Amid the funny wigs and the undue pomp in the traditional British courtroom, it seems that our distant American cousins fail to share our often-poor taste in humour.
When one teenager tweeted his friend claiming that he was going to "destroy America", it appears that U.S. authorities took the public message somewhat too seriously.
At least the other teenager did not respond by joking about "diggin' Marilyn Monroe up". Oh, wait.
To their surprise, however, when they arrived at L.A. International, they were not only detained and questioned at length by U.S. authorities, but were swiftly -- after a night in the cells, naturally -- plonked back on a plane back to England, and barred from entering the United States again.
One U.S. Homeland Security agent allegedly told the hapless teenager: "You’ve really f***ed up with that tweet, boy." At least on this side of the pond, one can bet that Her Majesty's finest would not be so rude.
The famous quote goes: "England and America are two countries separated by a common language." In this case, it could not be closer to the truth.
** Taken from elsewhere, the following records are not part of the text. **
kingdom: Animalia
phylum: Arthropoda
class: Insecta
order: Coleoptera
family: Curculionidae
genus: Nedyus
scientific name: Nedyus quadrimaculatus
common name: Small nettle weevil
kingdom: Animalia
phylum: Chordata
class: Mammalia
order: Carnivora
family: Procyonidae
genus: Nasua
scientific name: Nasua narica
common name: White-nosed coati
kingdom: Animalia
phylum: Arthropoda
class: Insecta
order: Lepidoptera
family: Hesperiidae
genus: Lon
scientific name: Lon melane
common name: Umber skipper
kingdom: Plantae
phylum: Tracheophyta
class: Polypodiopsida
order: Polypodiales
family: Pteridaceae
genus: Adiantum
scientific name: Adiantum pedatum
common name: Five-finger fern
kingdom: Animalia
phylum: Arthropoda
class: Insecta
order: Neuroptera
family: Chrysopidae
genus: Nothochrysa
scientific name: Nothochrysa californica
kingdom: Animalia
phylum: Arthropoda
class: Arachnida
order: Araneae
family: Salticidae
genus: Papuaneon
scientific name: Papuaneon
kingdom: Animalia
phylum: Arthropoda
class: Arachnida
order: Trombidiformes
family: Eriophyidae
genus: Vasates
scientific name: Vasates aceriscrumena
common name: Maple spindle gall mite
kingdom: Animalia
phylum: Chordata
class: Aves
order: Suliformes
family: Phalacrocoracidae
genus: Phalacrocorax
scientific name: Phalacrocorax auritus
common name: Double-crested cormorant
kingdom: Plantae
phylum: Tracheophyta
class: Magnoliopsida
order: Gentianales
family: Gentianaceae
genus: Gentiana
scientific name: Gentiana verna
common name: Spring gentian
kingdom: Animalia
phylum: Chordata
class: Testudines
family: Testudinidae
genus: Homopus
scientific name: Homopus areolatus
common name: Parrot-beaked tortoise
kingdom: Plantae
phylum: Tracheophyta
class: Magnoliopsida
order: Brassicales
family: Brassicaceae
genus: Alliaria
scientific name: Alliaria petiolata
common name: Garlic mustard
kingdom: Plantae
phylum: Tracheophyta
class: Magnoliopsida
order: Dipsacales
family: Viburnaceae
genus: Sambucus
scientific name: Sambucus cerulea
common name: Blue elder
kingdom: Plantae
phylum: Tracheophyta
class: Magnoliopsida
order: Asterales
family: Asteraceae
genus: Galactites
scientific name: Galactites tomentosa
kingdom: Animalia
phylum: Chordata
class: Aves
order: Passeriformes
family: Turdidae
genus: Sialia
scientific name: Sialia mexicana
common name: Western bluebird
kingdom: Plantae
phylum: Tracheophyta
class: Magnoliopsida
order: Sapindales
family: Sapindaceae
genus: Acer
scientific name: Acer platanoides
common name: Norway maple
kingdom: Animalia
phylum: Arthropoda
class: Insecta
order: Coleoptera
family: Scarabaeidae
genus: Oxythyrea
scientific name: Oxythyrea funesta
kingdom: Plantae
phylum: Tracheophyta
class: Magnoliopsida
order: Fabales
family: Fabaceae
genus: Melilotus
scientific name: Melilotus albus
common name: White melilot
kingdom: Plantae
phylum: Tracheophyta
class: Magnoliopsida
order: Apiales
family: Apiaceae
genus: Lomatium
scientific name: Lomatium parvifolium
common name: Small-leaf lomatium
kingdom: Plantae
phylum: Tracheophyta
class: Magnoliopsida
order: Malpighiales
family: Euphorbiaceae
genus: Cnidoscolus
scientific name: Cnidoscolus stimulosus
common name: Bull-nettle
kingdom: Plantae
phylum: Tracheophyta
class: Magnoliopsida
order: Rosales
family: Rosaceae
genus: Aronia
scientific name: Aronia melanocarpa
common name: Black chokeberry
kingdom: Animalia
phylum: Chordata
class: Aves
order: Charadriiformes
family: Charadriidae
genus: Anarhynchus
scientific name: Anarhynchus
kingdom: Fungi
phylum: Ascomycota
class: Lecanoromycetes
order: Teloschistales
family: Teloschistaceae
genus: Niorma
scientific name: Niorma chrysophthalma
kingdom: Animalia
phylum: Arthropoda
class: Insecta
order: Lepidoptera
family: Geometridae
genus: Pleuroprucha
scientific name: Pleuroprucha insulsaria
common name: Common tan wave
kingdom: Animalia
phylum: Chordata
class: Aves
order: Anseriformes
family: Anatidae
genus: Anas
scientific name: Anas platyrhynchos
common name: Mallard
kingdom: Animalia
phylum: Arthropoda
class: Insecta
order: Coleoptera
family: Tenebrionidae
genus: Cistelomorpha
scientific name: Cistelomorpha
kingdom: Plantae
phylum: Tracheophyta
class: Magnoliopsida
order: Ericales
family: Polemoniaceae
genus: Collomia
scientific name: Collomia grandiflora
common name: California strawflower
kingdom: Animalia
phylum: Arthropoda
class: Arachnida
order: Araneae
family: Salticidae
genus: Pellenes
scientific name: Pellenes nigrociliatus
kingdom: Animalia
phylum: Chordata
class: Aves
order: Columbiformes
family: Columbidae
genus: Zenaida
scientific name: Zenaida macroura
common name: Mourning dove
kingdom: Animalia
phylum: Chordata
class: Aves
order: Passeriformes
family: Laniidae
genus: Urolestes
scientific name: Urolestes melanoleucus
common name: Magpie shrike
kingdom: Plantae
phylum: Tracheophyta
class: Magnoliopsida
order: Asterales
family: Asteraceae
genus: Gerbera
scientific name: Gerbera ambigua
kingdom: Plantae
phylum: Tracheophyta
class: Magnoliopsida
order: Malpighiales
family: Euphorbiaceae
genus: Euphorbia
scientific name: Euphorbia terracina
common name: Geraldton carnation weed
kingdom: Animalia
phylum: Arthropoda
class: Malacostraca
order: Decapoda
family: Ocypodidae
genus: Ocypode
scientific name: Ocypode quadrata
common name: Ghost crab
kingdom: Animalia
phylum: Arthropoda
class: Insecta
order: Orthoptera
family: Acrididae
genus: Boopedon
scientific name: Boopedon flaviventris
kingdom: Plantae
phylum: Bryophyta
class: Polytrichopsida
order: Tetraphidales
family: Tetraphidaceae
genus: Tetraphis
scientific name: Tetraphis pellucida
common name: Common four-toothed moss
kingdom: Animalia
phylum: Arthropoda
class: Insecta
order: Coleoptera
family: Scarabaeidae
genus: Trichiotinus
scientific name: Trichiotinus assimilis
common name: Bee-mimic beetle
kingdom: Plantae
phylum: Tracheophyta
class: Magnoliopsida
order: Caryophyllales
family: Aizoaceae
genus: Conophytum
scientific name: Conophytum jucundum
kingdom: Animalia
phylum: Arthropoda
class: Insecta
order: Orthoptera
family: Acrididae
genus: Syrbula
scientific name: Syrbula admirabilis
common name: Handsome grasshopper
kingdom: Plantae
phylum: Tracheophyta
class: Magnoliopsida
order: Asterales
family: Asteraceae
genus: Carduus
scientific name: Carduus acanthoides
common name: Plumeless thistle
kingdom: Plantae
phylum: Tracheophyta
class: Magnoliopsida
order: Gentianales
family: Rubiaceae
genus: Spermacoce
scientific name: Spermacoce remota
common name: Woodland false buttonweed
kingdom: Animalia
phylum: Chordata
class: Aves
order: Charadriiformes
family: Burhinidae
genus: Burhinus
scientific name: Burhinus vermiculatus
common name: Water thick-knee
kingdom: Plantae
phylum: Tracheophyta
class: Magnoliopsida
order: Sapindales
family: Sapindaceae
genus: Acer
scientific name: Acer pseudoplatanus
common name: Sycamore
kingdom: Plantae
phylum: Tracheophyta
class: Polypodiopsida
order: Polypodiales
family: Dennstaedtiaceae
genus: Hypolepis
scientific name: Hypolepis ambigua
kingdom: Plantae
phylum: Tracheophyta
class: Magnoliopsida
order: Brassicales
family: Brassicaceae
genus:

Just as something classified as "sick" can describe both a good, and a rather vomitous situation in English slang, so can the word "destroy". And "crumpet", come to think of it.
It's not the first time a Twitter user has fallen foul of the law, however. In 2010, Paul Chambers fell foul of Section 127 of the UK's Communications Act 2003, which describes how one tweet was of "indecent, obscene, or menacing character". He only threatened to blow up an airport in a fit of anger.
When reporters asked whether the local police force would prosecute the lot of them, they reportedly replied with a rather succinct: "No."
It just goes to show that even seemingly innocent descriptors can be taken wholly out of context. Anyone who has been through the U.S. border will know it is wise not to make any smart cracks, witty remarks, or frankly show any emotion for that matter.
It nevertheless serves as a reminder to think very carefully before you tweet.